Hi! I’m doing some tests here with Ollama.
I’ve set a l40s 32GB RAM and 50GB volume to pull a 72B model.
As the logs below I see it took about 2 minutes from the cold start to finish the chat completion and about 4 minutes to stop.
I’m using flycast, auto_stop_machines = ‘stop’ and min_machines_running = 0
Another thing I’ve realized it is forces to get a performance 8x CPU.
How to get more performance and for less cost running Ollama?
When it comes I want to see the details in the app billing to check how it billed.
It depends on your trade off of UX vs
I’m assuming you don’t have a giant VC backed vault of cash to burn, so you don’t mind having the user wait a bit.
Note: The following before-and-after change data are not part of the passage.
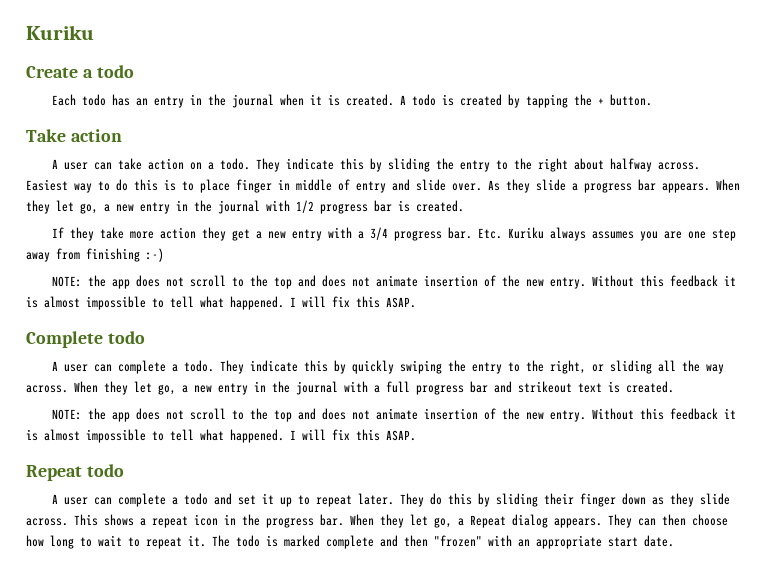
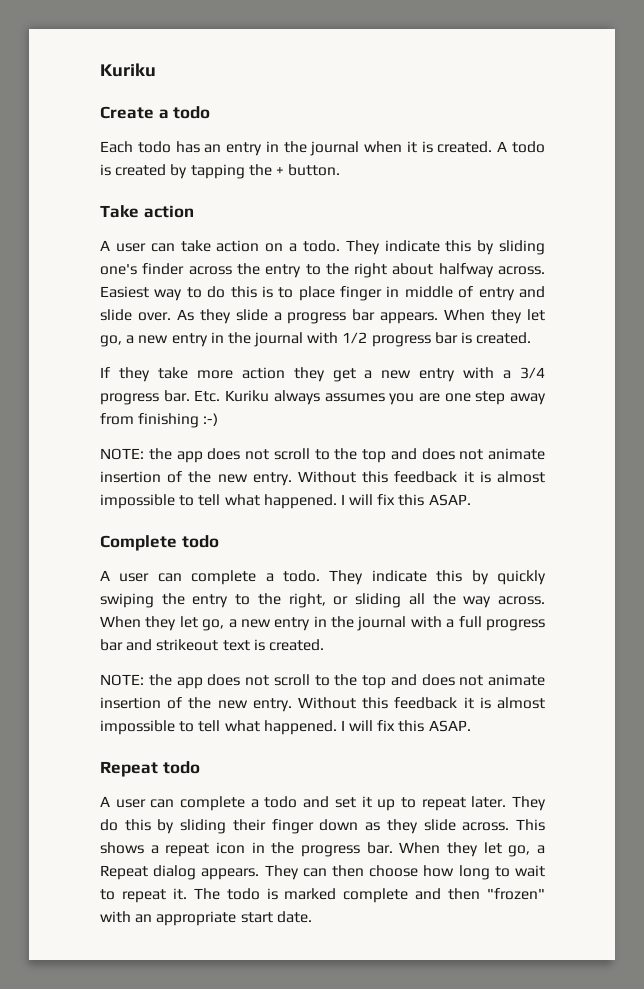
(431, 165) none -> [100,263,232,275] one's finder across

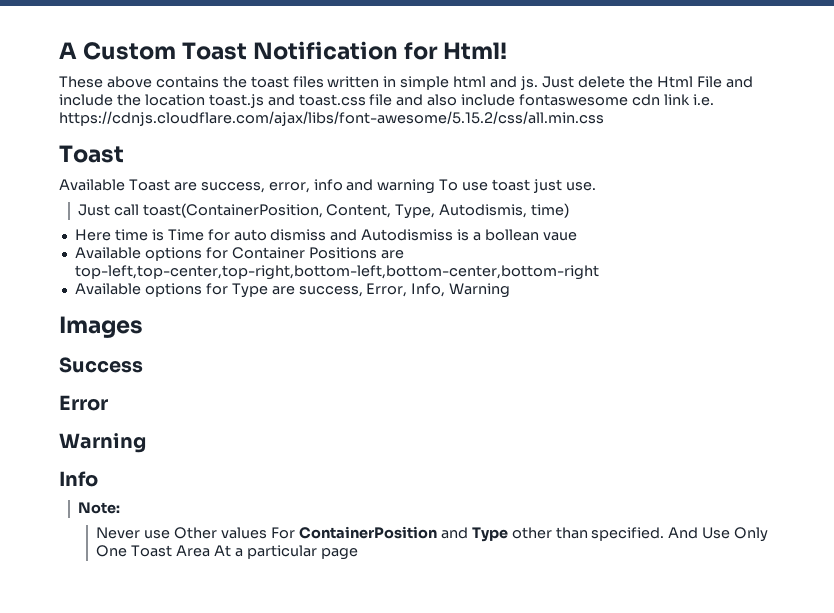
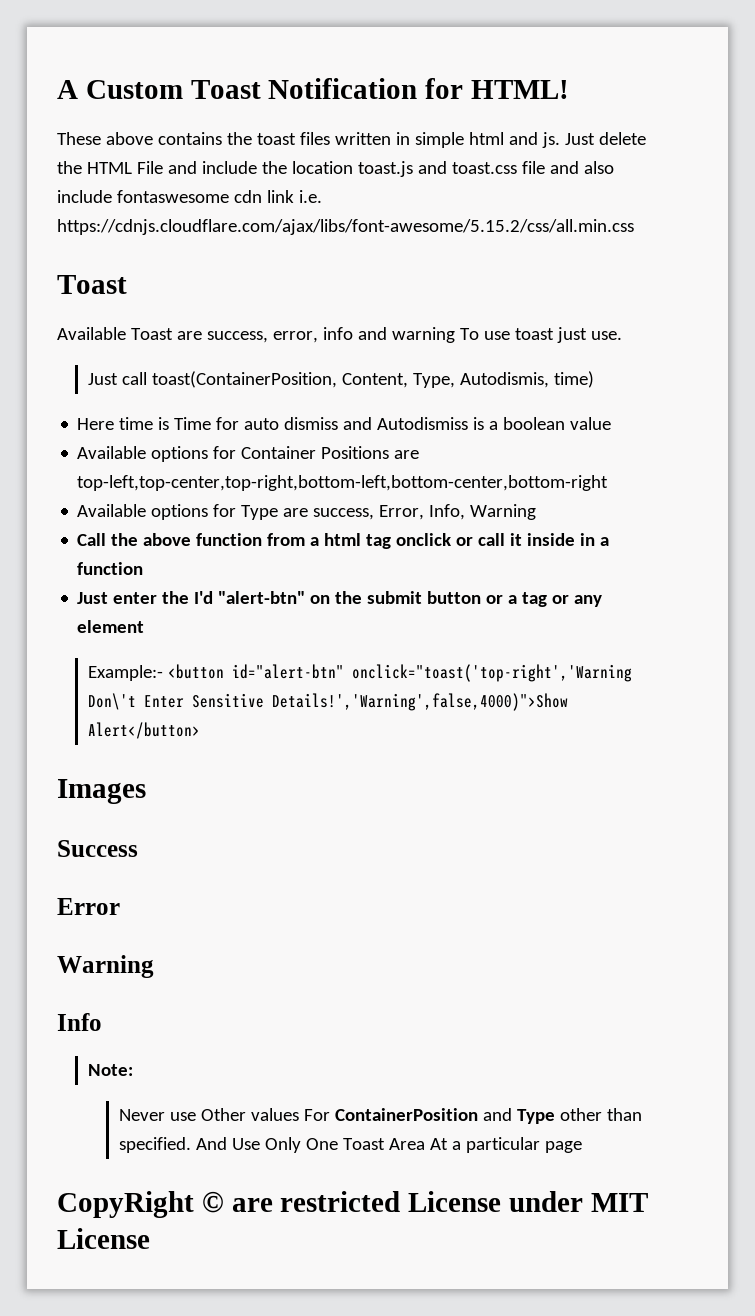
[443,42,508,60] Html! -> [471,80,570,99] HTML!
[656,76,693,88] Html -> [86,162,132,174] HTML
[485,229,577,241] bollean vaue -> [503,417,612,430] boolean value
(511, 290) none -> [77,533,610,549] [77,562,144,575] [77,591,603,607] [77,620,145,633] [87,664,632,682] [87,693,568,711] [87,722,200,739] // Call the above function from a html tag onclick or call it inside in a function // Just enter the I'd "alert-btn" on the submit button or a tag or any element // Example:- <button id="alert-btn" onclick="toast('top-right','Warning Don\'t Enter Sensitive Details!','Warning',false,4000)">Show Alert</button>
(358, 554) none -> [57,1191,648,1218] [57,1228,150,1249] // CopyRight © are restricted License under MIT License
Is the 72B model needed? If not, try the lower one since loading that much into memory during bootup will affect the cold start time.
Instead of wasting the 2-3 minutes of idle costs, wrap your ollama app in a server that proxies the request to ollama, that way you have control over when to kill the process.
eg, after each /api/chat/completions, set a timeout that exit 0. If a new chat request comes, clear and reset that timeout. Over time that will save you a decent amount of
I’m using a Chat UI in another app calling the completion through the flycast. I also tried to hit the port through .internal:11434 . I don’t know why but it killed faster than using flycast.
Yes, I’m looking for to set it.
Rather than the l40s costs, I assume I’m also paying for the default Performance 8x CPU and the 32GB VM RAM…It’s not that clear in the docs.